Academic Time Management for Student Athlete’s

Academic Time Management for Student Athlete’s

Jordan Lessane 21, of Mt. Vernon  commutes to school just like every other college student and faces his full time academic commitment.

Before heading to his 8:30 class every morning, he has to report to the gym for his 6 a.m. practice.

After he is let out of class at 11:40 a.m., he reports to the gym once again at noon for round two of practice, which lasts about two hours. When the college athlete is let out, he sometimes has another class to attend. If not, he has to complete “power hours” once a day in the library. Power hours are equivalent to having a study hall. Even sometimes after power hours, Jordan still has homework he has to complete at home.

Why is it that some athletes can handle the pressure of being a student athlete?  Why do some athletes crumble under the pressure? What can you do to change your ways? These are just a few questions that some athletes ask, the answers may surprise you.

Being a college student is no easy task. It is twice as hard being a student athlete. When you are a student athlete you are held at a higher standard. There are expectations you must meet in the classroom in order to be able to play your sport. Athletes must have at least a 2.0 gpa to be able to play according to the NCAA regulations. Mercy College is aiming for a 3.0 gpa for their athletes.
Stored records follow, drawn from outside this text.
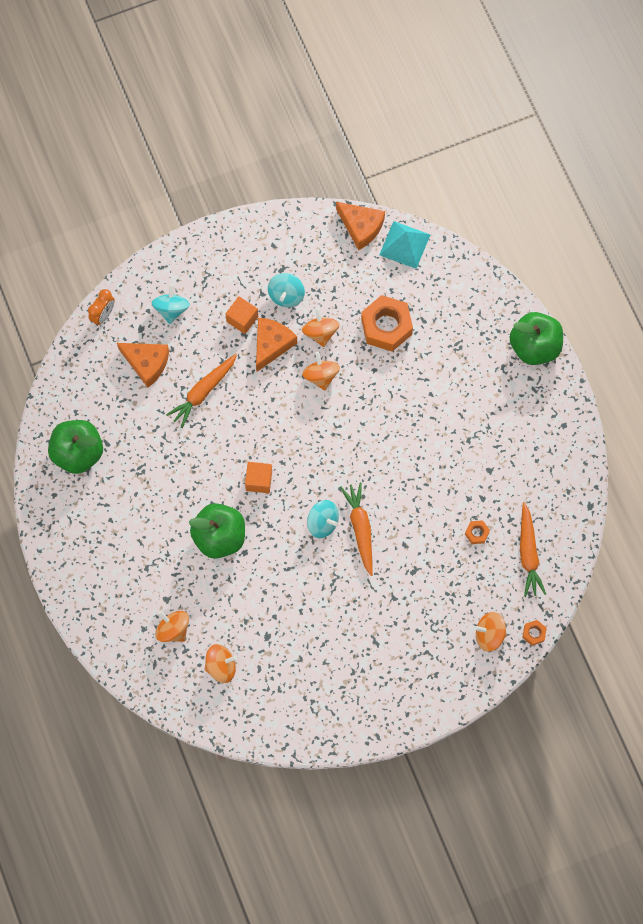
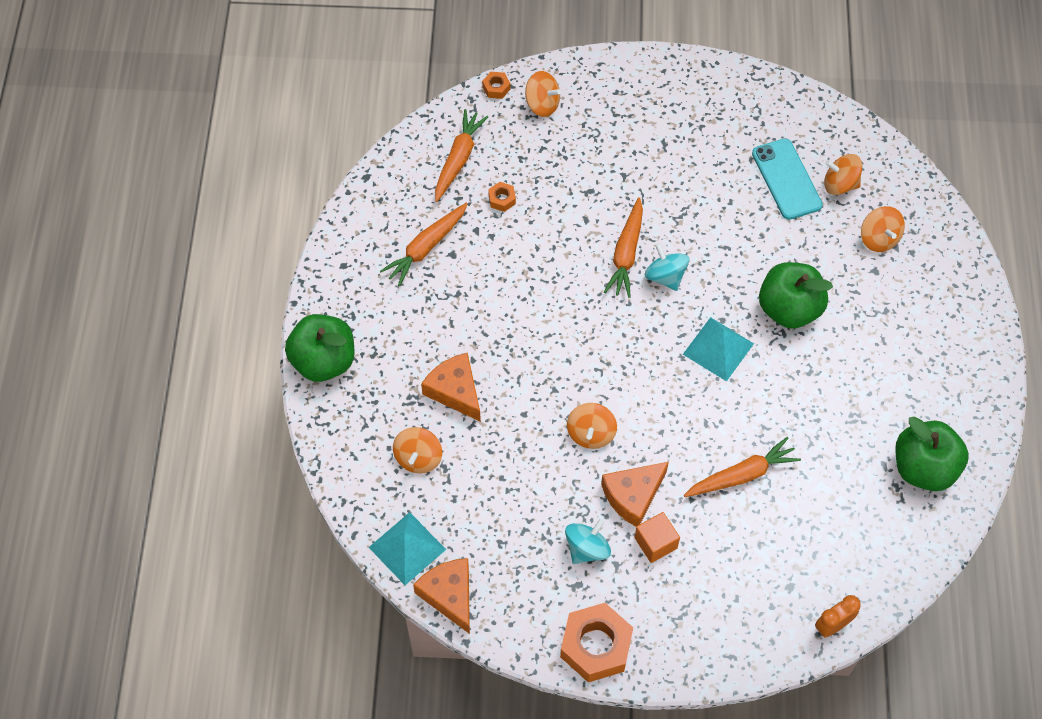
camera: 155 degrees left, 10 degrees down
orange cheese [117,343,169,388] -> orange cheese moved to [421,353,481,422]
turquoise spinning top [152,284,190,324] -> none
orange cube [245,462,272,493] -> turquoise pyramid [683,317,754,381]
orange spinning top [302,308,340,347] -> orange spinning top moved to [393,427,442,474]
orange nut [361,295,413,352] -> orange nut moved to [560,603,633,682]
none -> orange carrot [380,203,468,286]
none -> turquoise phone [752,139,823,220]

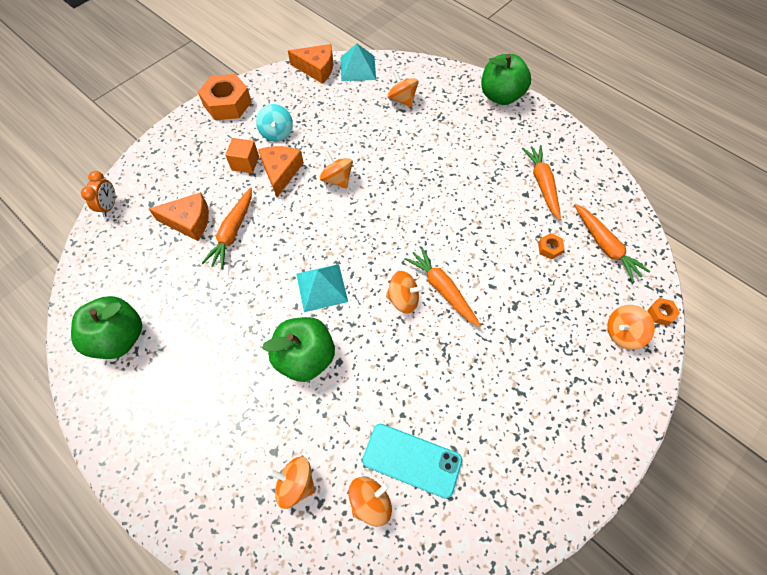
camera: 130 degrees right, 0 degrees up
orange cheese [421,353,481,422] -> orange cheese moved to [149,192,209,241]
turquoise spinning top [644,243,690,291] -> orange spinning top [386,271,424,314]

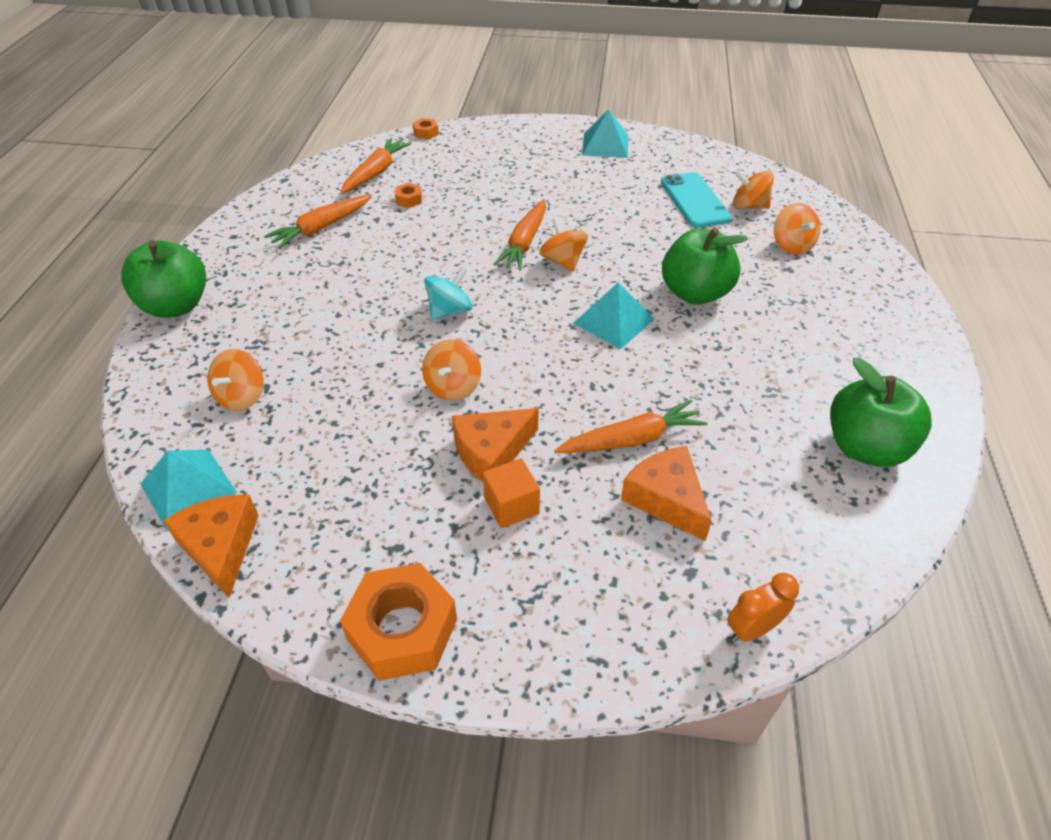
camera: 125 degrees left, 15 degrees down
turquoise spinning top [256,104,293,142] -> turquoise spinning top moved to [424,267,473,320]
orange spinning top [607,305,655,350] -> none
none -> turquoise pyramid [582,109,628,158]

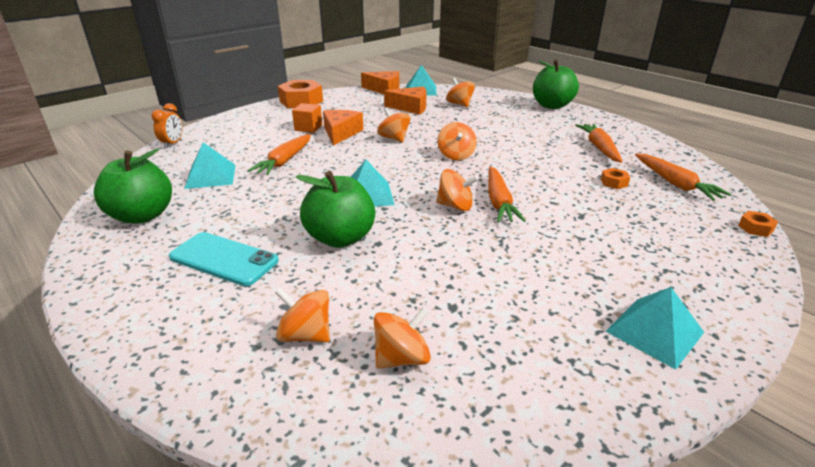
camera: 130 degrees right, 15 degrees down
turquoise spinning top [424,267,473,320] -> orange spinning top [437,122,477,160]
orange carrot [493,199,546,270] -> orange carrot turned 150 degrees counterclockwise [488,166,526,223]
orange cheese [621,446,712,541] -> orange cheese moved to [384,86,427,115]
turquoise phone [661,172,732,228] -> turquoise phone moved to [169,232,279,286]
none -> turquoise pyramid [184,142,236,189]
Coach Joe Deluri, assistant coach of the Men’s basketball team, says “time management is the most important skill set, not only for student athletes but throughout ones personal and professional life.” Some athletes like Jordan Lessane budgets his time well. Other athletes never learned how to manage their time. There are also those athletes that are just too lazy to attempt to go to class and focus on their studies.

Some other reasons athletes fail to meet their academic expectations are that student-athletes choose the wrong school socially for them. Some schools are too big, other are too small. Some schools are too far away from home, others are too close. Some schools have a diverse student body; others have students that are all the same. Some schools are in big cities, others are in the middle of nowhere. Some schools don’t have enough activities outside of school to do. The location of a school can be a problem for some athletes. It can be a huge distraction.

Athletes should make sure they are well rested so they can function throughout the day. They should get about seven to eight hours of sleep every night. You would be surprise with how much more functional a student would be in school with enough rest and a nutritional breakfast.  Also make sure that you make time for your studies. No one expects the student athlete to study for 4 hours a day, but be sure to make some time to study and finish homework. Budgeting out your time and making a schedule for when it is time to work and when it is time to enjoy your social life can be great help in a student athlete’s life.